E – torno al cinema – quando poi qualcosa, in questo tutto che ormai è niente, diventa evento per davvero, che sia Barbie o Paola Cortellesi, gli eventisti stessi non ci stanno, pensano che ci sia del dolo, “ma ti è piaciuto veramente?”, e invece forse sono solo film che hanno intercettato sentimenti, momenti, film che gli spettatori hanno guardato in massa in fondo anche solo per passare il tempo, come coi telefilm di una volta, e poi quelle cose li hanno fatti ridere-ma-anche-riflettere e allora meglio così, anche senza dire che poi tutto cambia per sempre, perché ci sarà sempre un pandoro a spazzarlo via.

Si è generato un piccolo caso d’inizio anno (anzi due: l’altro è Miyazaki). È uscito un film in teoria per pochi che invece è sempre stato in testa alla classifica degli ultimi giorni, e da due è primo. È – ed è l’unico titolo che citerò qui – l’ultimo film di Wim Wenders, Perfect Days, ed è un film davvero bellissimo, su un uomo che tutto fa tranne cercare l’evento, l’experience, l’assoluto. O forse, al di là della retorica delle piccole cose, l’assoluto lo cerca o lo trova dove noi non guardiamo nemmeno più.
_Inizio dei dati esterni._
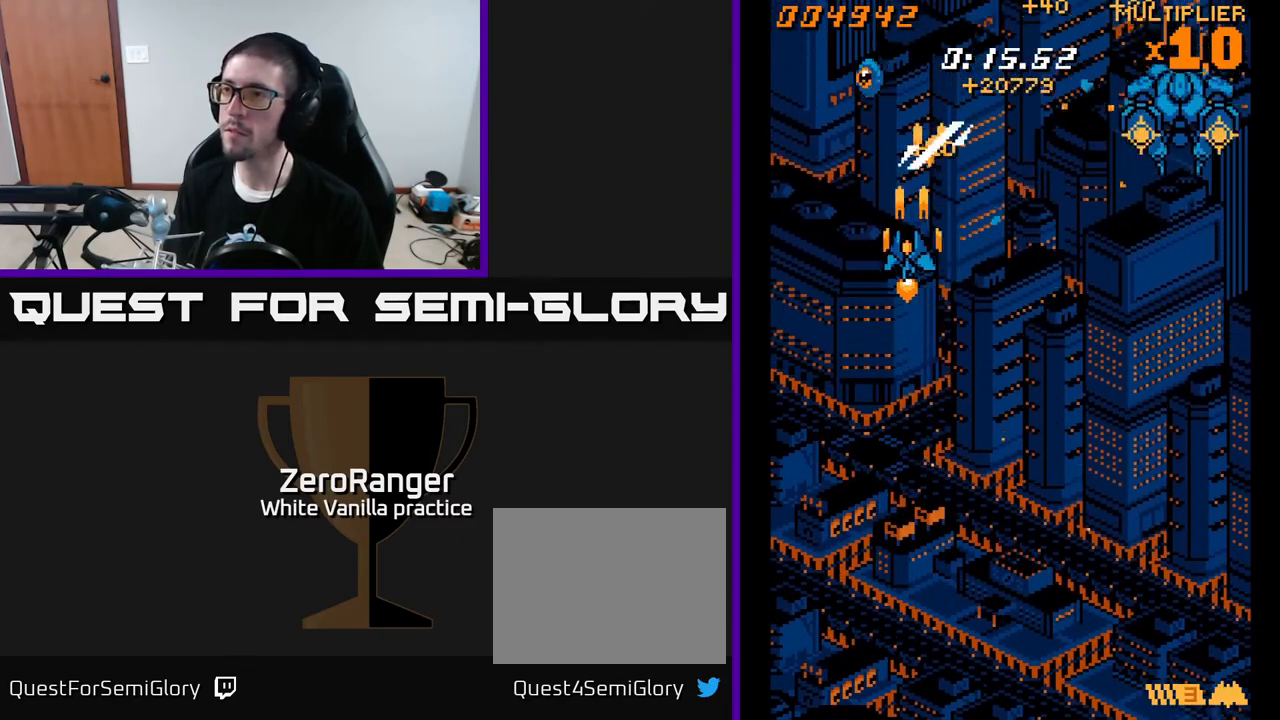
{"buttons": ["A", "DPAD_DOWN", "DPAD_RIGHT"], "right_stick": "center", "events": [[150, "DPAD_DOWN", "down"], [150, "DPAD_LEFT", "up"], [167, "DPAD_RIGHT", "down"]]}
Ho fatto una chiacchierata con Wim Wenders trasmessa nelle sale prima di una proiezione, qualche giorno fa, e il quasi ottantenne Wim Wenders, che è il Marco Bellocchio global per giovinezza di fisico e di sguardo, mi ha detto che questa storia gli ha insegnato tanto, che anche lui vorrebbe essere come quest’uomo che vive con poco o niente ma poi come si fa, non si riesce a semplificare, siamo continuamente distratti dalle nostre vite, dalla velocità, dalla ricerca dell’evento che evento non è mai (questo ce l’ho messo io). E a Wim Wenders, beato lui, manco importerà, della seconda stagione di quella serie lì.